Last updated
Privileged transitions
This article introduces you to the concept of privileged transitions and how Sharetribe uses them to invoke actions from a trusted context.
Table of Contents
What are privileged transitions?
In Sharetribe, a process transition is an edge between two states in the transaction process graph. Invoking transitions is guarded in the process definition by tying them to a specific state when they can be transitioned and by defining who can perform the transition. This way transition requests have built-in validation of who can invoke them and in what state of the transaction flow.
However, there are moments when more control is required on who can initiate a transition and especially with what kind of parameters. Take discounts on pricing by leveraging discount coupons managed by a 3rd party service for example. A coupon code can be validated in the client side by invoking the coupon service but this will not limit who will be technically able to invoke a pricing related transition with discounted price parameters.
This is where privileged transitions come into play. They are transaction process transitions that can be invoked only from a trusted context. In other words, this means that you can build your own server side validation that sits between your marketplace UI and the Sharetribe Marketplace API. In the discount coupon example, this means that the discount coupon that a user has can be passed as a parameter in the transition request. Server side transition request validation can invoke a 3rd party service to verify a discount code, update pricing parameters accordingly, and pass those to the transition that has pricing actions tied to it.
How do privileged transitions work?
Standard authenticated Marketplace API requests require a valid access token obtained from the Authentication API. Privileged transitions differ here by requiring a special kind of trusted token to authenticate properly. A trusted token can be obtained by exchanging a valid access token to a trusted one in the Authentication API by providing a client secret. The client secret is not to be exposed publicly, securing that privileged transitions can only be invoked by a trusted source, i.e. your own backend implementation.
The client secret is tied to a Marketplace API application. When exchanging an access token to a trusted one, the client secret needs to be from the same application as the client ID that was used to obtain the access token.
Remember to never expose the client secret publicly. Doing so would enable full control over requests that invoke privileged transitions.
How to use a privileged transition
A privileged transition is defined by setting a privileged?
attribute
to true
for the given transition in a transaction process as follows:
{:name :transition/request-payment
:actor :actor.role/customer
:actions [{:name :action/create-pending-booking}
{:name :action/privileged-set-line-items}
{:name :action/stripe-create-payment-intent}]
:to :state/pending-payment
:privileged? true}
Privileged transitions are configured just like a normal transitions.
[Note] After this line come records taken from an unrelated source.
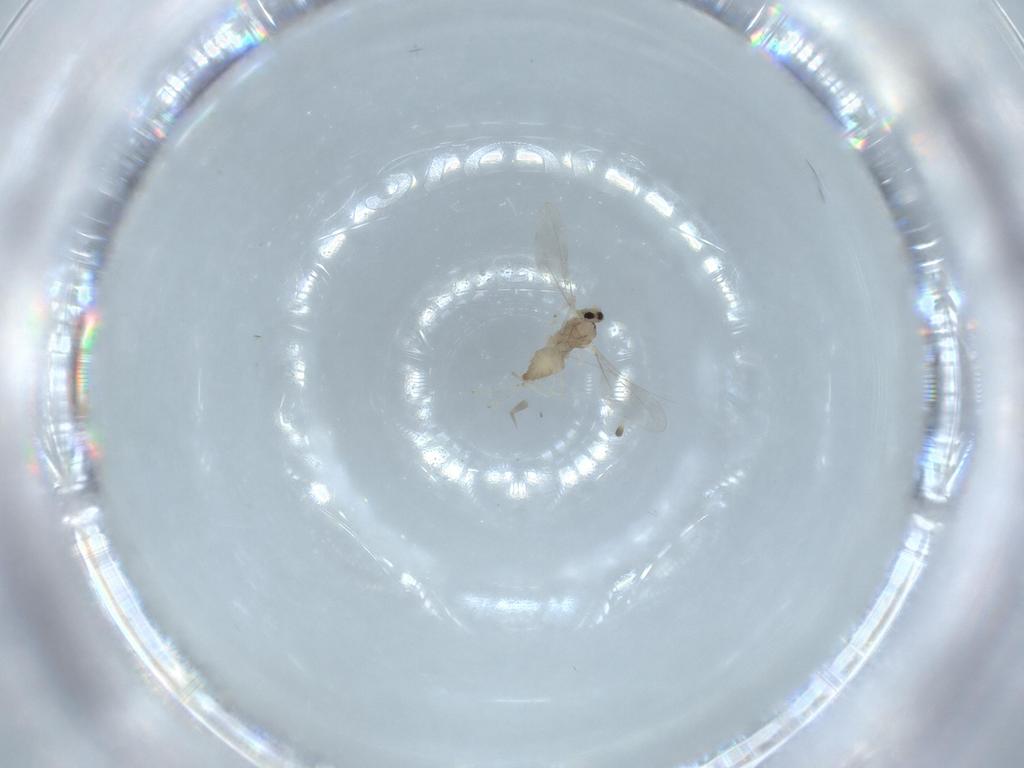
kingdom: Animalia
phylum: Arthropoda
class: Insecta
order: Diptera
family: Cecidomyiidae
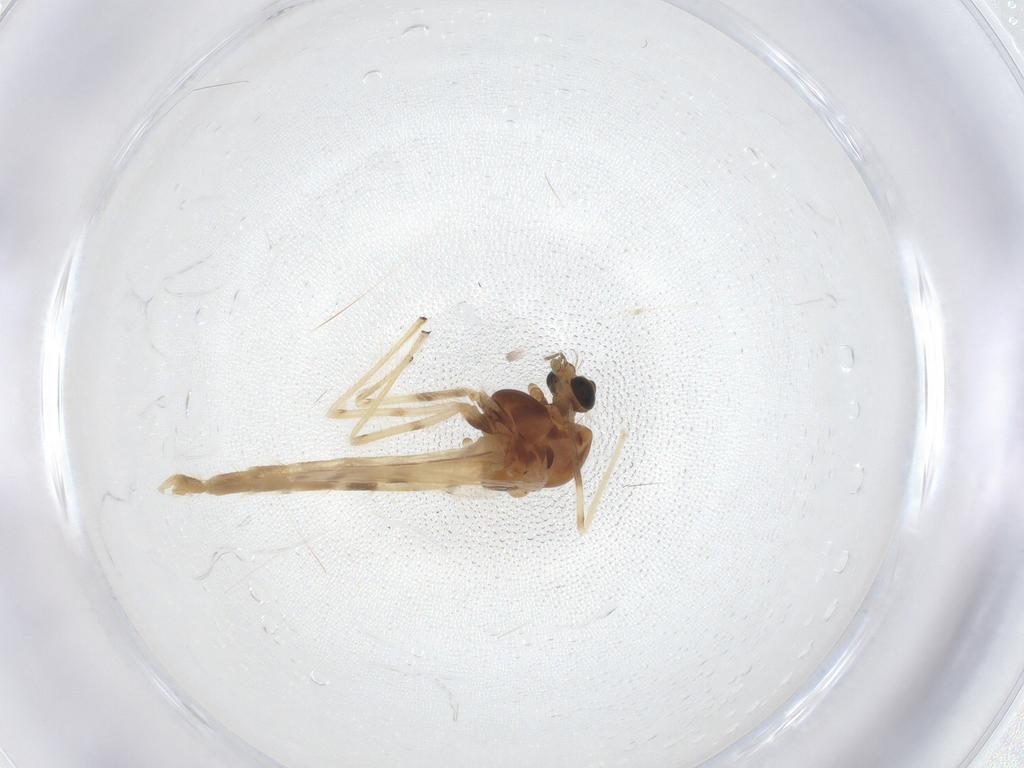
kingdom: Animalia
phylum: Arthropoda
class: Insecta
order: Diptera
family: Chironomidae
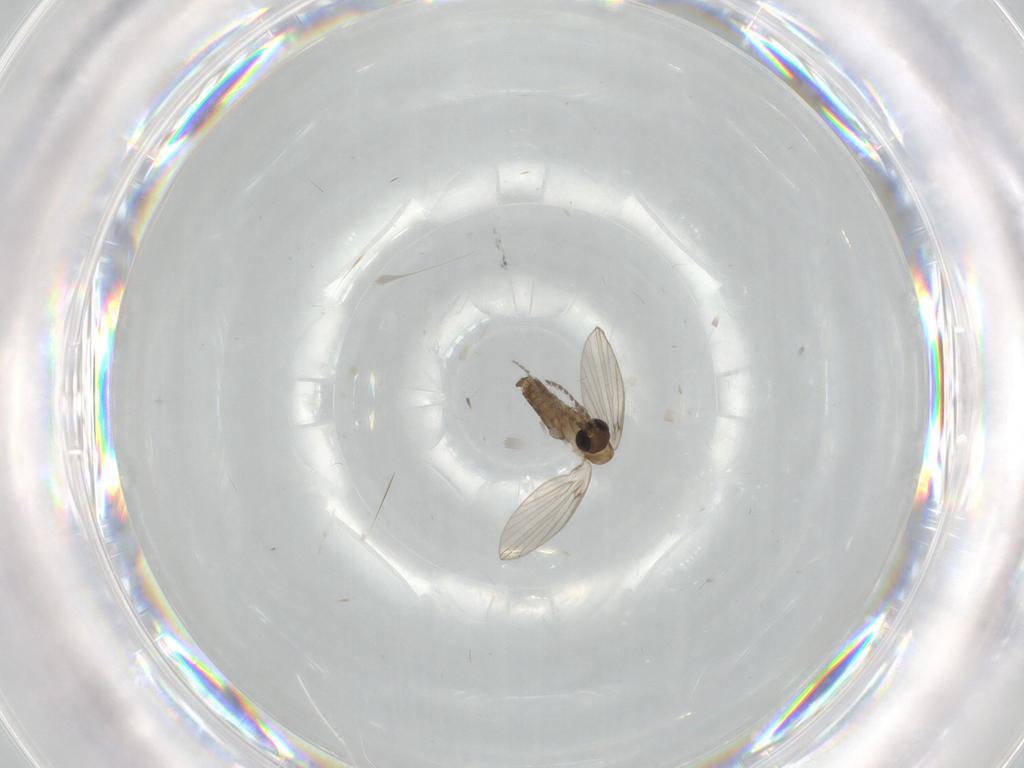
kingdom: Animalia
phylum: Arthropoda
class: Insecta
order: Diptera
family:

However, what's special about privileged transitions is that, unlike normal transitions, they can contain privileged actions. Privileged actions validate that they are always used in a trusted context and usually handle sensitive information. An example of such action is privileged-set-line-items which allows full control over the price of a transaction, including the commission.
Operator transitions in the Integration API
The Integration API
makes it possible to invoke transitions
for which the :actor
is set to :actor.role/operator
.
As the Integration API authentication requires knowledge of the integration application's client secret and is meant to be used only from your own backend implementation, it is considered a trusted source for invoking transitions. As a consequence, the operator transitions can utilize any privileged actions. For instance, privileged-update-metadata action can be used to update the transaction's metadata.